Drivers of inflation rate
According to information from the NBS, the contributions of items on the divisional level to the increase in the headline index are food & non-alcoholic beverages (11.42%); housing, water, electricity, gas & other fuel (3.69%); clothing & footwear (1.69%).
Others include transport (1.43%); furnishings, household equipment & maintenance (1.11%); education (0.87%); health (0.66%); miscellaneous goods & services (0.37%); restaurant & hotels (0.27%); alcoholic beverage, tobacco & kola (0.24%); recreation & culture (0.15%) and communication (0.15%).
The month of March was dominated by electioneering, voting for the state governors, and the state house of assembly. Nigerians also grappled with fuel scarcity and cash shortages until the Supreme court ruling that forced the central bank and the federal government to relax the naira redesign policy.
What this means
The level of inflation continues to rise despite the central bank’s monetary policy tightening over the last year. In February, Nigeria’s central bank increased its benchmark monetary policy rate to 18%.

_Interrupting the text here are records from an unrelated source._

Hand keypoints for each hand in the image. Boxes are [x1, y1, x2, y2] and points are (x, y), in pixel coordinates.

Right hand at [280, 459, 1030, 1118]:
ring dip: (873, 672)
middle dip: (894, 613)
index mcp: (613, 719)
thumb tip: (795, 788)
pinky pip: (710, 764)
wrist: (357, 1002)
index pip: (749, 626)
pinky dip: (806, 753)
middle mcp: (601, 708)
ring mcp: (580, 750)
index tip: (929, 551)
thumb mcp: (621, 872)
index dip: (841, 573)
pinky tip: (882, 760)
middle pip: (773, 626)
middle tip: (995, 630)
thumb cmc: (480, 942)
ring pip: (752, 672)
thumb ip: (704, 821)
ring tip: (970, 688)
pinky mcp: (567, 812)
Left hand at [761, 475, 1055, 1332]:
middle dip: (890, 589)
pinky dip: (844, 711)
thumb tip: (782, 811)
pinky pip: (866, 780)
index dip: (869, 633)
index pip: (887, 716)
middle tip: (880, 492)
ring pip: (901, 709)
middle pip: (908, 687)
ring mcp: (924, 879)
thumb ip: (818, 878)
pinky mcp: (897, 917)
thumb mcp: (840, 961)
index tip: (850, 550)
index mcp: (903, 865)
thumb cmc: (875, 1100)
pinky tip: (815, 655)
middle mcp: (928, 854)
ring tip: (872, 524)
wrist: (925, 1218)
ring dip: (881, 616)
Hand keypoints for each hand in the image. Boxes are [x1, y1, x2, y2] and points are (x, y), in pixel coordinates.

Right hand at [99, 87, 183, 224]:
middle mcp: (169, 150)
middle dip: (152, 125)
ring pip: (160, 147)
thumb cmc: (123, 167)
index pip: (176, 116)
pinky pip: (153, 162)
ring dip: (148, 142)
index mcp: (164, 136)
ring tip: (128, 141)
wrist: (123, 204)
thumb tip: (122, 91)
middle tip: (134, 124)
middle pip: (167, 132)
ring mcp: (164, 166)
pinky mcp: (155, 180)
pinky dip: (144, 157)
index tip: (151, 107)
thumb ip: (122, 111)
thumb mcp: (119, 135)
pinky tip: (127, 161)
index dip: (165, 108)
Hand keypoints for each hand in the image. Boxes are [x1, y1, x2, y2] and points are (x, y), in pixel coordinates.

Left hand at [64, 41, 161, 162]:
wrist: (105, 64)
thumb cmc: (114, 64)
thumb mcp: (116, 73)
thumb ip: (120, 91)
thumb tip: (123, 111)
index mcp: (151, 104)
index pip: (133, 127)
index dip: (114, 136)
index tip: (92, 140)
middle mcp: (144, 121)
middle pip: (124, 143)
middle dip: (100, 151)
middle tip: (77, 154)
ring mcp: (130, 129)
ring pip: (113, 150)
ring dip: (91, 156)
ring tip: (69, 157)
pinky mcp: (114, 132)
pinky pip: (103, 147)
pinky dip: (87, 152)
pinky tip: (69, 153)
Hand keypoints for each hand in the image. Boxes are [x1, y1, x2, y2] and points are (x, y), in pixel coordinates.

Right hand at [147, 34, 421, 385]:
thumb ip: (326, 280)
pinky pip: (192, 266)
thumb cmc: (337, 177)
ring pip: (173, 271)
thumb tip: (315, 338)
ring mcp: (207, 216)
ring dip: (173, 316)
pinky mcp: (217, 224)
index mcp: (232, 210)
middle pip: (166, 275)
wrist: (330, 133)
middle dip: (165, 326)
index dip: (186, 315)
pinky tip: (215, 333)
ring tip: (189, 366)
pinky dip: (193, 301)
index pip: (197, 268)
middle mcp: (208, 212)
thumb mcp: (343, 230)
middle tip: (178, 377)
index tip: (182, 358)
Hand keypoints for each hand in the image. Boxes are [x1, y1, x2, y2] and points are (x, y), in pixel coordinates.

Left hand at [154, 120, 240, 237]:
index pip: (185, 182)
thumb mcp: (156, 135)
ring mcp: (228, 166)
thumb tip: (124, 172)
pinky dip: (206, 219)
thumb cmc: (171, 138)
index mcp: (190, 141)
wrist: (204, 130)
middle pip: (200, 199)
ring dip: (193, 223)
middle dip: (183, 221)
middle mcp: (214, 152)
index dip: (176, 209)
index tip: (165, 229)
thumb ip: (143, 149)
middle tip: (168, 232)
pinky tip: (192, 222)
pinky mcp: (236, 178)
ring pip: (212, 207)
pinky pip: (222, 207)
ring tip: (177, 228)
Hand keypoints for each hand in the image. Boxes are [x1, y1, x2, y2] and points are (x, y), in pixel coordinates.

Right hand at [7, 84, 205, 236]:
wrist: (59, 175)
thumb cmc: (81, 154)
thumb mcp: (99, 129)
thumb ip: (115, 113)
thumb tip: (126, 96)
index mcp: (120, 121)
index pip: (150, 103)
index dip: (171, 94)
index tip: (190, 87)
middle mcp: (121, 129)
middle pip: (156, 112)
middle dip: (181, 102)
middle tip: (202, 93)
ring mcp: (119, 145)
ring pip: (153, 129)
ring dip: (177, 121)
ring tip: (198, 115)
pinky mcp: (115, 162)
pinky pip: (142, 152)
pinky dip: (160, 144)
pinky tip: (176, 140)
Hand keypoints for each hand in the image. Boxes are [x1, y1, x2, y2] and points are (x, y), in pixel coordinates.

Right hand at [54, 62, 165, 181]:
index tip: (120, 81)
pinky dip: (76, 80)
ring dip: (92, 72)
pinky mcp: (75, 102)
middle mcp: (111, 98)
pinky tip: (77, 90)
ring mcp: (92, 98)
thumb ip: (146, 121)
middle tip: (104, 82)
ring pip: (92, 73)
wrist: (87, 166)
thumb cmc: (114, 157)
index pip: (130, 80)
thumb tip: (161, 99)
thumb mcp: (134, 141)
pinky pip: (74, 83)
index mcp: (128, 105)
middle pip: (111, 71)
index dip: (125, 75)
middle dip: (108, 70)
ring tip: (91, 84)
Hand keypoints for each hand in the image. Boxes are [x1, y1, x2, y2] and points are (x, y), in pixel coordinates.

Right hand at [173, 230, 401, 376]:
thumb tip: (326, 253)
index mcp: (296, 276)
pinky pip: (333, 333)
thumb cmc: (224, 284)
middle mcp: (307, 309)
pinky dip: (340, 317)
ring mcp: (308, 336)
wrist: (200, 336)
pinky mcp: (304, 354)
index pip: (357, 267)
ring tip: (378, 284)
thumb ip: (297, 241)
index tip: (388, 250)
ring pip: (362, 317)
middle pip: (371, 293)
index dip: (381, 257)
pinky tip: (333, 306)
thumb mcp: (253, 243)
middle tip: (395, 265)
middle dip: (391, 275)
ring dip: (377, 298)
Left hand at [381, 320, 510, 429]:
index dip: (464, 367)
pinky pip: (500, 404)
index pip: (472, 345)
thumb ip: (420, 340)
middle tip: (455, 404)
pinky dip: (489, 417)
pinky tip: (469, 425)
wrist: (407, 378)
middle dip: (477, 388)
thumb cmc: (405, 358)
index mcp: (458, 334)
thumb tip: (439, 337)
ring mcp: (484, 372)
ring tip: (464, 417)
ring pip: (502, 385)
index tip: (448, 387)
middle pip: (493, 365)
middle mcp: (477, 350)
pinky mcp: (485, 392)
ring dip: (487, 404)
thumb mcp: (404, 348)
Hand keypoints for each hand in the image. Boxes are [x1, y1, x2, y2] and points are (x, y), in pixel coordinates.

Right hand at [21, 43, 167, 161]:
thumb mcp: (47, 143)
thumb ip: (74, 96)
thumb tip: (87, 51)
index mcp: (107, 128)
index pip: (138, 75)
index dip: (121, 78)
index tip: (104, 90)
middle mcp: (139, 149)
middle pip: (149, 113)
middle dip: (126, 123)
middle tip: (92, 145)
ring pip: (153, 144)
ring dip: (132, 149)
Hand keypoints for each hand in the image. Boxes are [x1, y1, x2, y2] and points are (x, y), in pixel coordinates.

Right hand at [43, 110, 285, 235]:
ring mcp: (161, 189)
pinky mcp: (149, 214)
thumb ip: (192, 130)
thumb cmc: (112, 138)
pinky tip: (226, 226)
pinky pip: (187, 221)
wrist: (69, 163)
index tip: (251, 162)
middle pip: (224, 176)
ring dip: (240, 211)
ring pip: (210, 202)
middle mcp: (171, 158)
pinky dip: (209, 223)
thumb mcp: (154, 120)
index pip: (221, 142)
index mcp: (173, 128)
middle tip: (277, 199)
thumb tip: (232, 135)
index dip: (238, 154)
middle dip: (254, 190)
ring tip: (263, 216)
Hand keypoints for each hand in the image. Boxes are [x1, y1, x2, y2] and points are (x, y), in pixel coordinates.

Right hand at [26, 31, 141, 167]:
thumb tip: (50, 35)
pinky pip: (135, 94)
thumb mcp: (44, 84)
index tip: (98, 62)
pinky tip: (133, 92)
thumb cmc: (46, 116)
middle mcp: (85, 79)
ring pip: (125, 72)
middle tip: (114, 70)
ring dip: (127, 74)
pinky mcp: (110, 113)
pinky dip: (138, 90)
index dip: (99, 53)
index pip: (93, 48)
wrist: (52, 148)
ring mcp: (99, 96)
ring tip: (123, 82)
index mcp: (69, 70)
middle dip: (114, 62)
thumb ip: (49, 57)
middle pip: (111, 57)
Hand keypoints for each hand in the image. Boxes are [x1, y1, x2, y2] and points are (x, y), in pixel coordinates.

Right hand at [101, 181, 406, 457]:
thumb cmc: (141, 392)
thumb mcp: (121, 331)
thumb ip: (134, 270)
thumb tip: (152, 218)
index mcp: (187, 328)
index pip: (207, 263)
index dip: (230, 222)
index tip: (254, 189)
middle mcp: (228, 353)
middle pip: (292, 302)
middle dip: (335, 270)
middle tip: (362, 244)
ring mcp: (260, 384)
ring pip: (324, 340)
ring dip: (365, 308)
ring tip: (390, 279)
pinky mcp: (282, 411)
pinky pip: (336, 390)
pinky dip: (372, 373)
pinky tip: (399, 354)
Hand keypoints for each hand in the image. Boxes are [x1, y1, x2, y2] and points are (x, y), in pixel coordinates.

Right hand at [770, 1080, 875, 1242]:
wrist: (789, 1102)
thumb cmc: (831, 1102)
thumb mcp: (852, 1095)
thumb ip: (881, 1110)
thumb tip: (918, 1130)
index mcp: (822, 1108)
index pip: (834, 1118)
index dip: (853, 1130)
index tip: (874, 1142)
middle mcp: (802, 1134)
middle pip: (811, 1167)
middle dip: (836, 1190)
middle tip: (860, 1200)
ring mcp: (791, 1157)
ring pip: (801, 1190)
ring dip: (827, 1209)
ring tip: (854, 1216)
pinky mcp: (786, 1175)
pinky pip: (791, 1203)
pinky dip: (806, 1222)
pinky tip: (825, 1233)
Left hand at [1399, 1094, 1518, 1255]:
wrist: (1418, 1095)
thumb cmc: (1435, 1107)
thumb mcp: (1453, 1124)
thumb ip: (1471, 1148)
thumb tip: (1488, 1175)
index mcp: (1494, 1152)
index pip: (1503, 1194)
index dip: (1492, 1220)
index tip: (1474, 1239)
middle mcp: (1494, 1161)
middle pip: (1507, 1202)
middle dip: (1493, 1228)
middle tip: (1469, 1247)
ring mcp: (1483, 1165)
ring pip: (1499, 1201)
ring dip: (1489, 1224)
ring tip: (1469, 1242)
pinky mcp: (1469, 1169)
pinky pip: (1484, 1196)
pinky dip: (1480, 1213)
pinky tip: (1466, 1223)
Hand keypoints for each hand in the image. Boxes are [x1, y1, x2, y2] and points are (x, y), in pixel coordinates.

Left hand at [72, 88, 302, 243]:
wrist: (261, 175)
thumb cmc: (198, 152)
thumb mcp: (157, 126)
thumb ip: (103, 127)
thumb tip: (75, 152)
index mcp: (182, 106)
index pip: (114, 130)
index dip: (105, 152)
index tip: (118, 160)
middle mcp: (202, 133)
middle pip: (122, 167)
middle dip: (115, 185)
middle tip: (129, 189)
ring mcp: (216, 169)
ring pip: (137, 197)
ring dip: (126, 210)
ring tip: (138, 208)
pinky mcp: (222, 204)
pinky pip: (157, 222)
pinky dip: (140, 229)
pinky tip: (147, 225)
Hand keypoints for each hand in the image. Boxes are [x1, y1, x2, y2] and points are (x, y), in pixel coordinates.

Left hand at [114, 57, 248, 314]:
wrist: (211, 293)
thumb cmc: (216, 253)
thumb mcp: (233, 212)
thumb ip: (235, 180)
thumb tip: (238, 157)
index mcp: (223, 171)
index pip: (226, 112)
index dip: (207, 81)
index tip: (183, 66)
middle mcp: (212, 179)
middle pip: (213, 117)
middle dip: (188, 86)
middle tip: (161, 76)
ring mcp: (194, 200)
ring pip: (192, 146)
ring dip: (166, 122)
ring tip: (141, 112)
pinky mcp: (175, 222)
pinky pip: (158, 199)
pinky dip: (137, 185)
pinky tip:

In the monetary policy communique, where the apex bank cited the inflation rate a whopping 14 times, its outlook expressed concerns over the continued upward pressure on inflation, the rising cost of debt and debt servicing, as well as deteriorating fiscal balances remain headwinds, which it claimed may undermine the smooth path to a faster recovery.
However, the continuous rise in inflation suggests key structural challenges remain in the Nigerian economies, especially in areas like food & non-alcoholic beverages, housing, water, electricity, and petrol.
With the inflation rate now at 22.04% the central bank is likely to continue monetary policy tightening focusing on sucking out money from the economy. We expect yields on fixed-income security to keep rising in the short term. Nairametrics reported yields rose to 17% at the most recent auction.